5

I have a strange issue with the Monaco font on Ubuntu Karmic. I have recently installed the Monaco font just to see what the hype is all about.

The problem that I am facing now is that is not antialiased in some GTK apps (namely in Firefox and Eclipse), but it is antialiased in KDE apps (konsole) and in Chromium. I have hinting set to slight.

Any help is appreciated.

3 Answers 3

2

Use older monaco font instead of the latest one solved this issue for me.

1

The font has an embedded bitmap version for certain font sizes. Turn it off in fontconfig:

<?xml version="1.0"?>
<!DOCTYPE fontconfig SYSTEM "fonts.dtd">
<fontconfig>

    <!-- ...other settings can be here... -->

    <match target="font">
        <test name="family">
            <string>Monaco</string>
        </test>
        <edit name="embeddedbitmap">
            <bool>false</bool>
        </edit>
    </match>

</fontconfig>

If you have fontconfig 2.10 or newer, put this in ~/.config/fontconfig/fonts.conf. With older versions, edit ~/.fonts.conf.

To change this system-wide, edit /etc/fonts/conf.d/fix-monaco.conf.


You can also disable embedded bitmaps for all fonts, by removing the <test ...> line. In my experience, embedded bitmaps are never useful; they always make the font ugly.

0

In GTK applications, the system font is controlled by ~/.Xresources. But in Firefox, the page display is controlled by the fontconfig system, so you have to make settings in ~/.fonts.conf.

Monaco does look better on a Mac.
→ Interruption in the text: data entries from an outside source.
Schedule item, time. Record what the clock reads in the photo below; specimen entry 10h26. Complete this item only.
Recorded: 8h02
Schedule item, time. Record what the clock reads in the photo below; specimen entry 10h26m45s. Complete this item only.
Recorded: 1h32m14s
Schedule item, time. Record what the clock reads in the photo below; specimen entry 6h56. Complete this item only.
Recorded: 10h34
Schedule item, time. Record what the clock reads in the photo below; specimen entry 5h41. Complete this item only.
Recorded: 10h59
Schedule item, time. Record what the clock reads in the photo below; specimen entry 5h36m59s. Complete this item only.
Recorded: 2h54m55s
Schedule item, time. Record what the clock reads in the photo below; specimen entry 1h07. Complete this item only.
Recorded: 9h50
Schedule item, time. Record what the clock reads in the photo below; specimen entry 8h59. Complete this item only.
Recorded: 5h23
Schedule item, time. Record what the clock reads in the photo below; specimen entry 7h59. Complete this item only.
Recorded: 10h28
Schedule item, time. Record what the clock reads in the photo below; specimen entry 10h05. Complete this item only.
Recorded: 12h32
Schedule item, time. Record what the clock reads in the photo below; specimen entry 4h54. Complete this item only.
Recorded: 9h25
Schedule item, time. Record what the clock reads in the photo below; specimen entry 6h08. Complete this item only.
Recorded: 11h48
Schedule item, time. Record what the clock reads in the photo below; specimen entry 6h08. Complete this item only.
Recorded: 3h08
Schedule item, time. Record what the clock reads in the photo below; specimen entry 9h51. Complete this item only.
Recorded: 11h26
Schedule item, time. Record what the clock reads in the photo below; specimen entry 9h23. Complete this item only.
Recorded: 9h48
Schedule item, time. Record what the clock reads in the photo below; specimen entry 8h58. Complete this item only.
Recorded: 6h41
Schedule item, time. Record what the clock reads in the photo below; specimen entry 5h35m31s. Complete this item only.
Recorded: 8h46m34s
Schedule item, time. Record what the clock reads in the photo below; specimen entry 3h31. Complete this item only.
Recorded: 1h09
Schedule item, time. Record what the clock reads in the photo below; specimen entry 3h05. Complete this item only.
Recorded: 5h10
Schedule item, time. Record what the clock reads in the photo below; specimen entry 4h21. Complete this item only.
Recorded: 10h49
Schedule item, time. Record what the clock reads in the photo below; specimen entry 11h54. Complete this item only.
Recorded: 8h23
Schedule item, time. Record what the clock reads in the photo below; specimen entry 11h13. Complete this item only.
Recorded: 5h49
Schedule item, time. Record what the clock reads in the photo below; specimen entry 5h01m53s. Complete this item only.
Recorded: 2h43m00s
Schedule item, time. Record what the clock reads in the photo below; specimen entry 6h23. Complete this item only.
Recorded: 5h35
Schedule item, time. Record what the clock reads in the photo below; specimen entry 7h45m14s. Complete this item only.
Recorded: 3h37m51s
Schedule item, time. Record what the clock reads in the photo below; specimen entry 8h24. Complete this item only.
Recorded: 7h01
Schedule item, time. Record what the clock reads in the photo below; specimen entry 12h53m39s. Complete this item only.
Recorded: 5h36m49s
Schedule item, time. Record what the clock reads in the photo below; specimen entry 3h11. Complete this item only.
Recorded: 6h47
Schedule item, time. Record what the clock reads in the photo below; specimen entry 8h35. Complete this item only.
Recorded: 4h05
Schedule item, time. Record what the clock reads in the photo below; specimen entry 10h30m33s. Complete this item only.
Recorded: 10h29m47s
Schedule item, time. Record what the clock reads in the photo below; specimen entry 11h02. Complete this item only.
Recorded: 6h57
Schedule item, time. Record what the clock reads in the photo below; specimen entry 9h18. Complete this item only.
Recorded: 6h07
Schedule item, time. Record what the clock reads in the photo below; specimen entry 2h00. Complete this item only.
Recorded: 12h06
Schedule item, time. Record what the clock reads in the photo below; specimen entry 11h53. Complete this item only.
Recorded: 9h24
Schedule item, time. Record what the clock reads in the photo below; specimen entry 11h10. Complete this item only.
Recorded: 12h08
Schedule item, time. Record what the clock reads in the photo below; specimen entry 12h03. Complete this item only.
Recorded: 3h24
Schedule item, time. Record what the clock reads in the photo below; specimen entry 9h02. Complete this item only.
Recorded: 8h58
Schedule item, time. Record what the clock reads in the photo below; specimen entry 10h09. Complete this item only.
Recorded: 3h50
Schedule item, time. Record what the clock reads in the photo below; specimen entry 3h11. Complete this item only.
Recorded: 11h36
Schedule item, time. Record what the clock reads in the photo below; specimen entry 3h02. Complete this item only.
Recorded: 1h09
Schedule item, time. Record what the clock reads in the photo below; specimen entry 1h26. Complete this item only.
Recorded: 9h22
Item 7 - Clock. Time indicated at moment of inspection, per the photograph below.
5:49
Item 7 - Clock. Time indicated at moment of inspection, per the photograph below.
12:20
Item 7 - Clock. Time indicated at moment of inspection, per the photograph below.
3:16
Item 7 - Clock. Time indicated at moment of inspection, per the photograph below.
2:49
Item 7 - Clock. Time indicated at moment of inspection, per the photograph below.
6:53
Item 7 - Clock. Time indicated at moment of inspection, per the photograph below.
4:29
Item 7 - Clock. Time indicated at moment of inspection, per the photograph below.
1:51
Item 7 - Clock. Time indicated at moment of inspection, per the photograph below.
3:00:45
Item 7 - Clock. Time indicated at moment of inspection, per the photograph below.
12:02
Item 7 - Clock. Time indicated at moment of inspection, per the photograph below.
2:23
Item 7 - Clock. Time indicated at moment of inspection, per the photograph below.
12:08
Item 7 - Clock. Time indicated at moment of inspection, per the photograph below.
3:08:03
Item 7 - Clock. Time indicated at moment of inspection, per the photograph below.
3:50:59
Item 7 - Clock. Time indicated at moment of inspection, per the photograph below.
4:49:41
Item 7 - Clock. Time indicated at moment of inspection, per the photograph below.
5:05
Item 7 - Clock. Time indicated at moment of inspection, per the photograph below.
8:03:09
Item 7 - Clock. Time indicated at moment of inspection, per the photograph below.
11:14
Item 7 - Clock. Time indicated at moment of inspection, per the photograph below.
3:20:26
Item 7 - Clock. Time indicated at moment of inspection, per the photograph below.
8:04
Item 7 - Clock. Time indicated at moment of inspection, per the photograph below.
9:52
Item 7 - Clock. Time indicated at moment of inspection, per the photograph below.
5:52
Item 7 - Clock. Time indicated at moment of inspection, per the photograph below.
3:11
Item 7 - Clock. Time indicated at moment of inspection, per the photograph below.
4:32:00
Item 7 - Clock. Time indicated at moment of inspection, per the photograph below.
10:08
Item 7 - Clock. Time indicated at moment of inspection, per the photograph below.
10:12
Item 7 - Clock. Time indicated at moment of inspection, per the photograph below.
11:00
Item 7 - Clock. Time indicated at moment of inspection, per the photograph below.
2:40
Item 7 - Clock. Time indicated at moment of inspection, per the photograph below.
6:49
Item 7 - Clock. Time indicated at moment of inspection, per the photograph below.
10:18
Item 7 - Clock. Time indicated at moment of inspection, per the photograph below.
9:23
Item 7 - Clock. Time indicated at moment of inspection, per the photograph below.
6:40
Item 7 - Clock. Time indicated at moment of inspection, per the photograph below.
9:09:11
OS X has very aggressive antialiasing and it is hard to duplicate that effect on other systems. The closest you can get on Linux is to make your settings:

sub-pixel antialiasing = on
hint strength = slight
lcdfilter = lcddefault

To use the lcdfilter feature, you need libcairo2 1.10+. Even then, it will not have an effect in Firefox, since it doesn't use that system for rendering pages.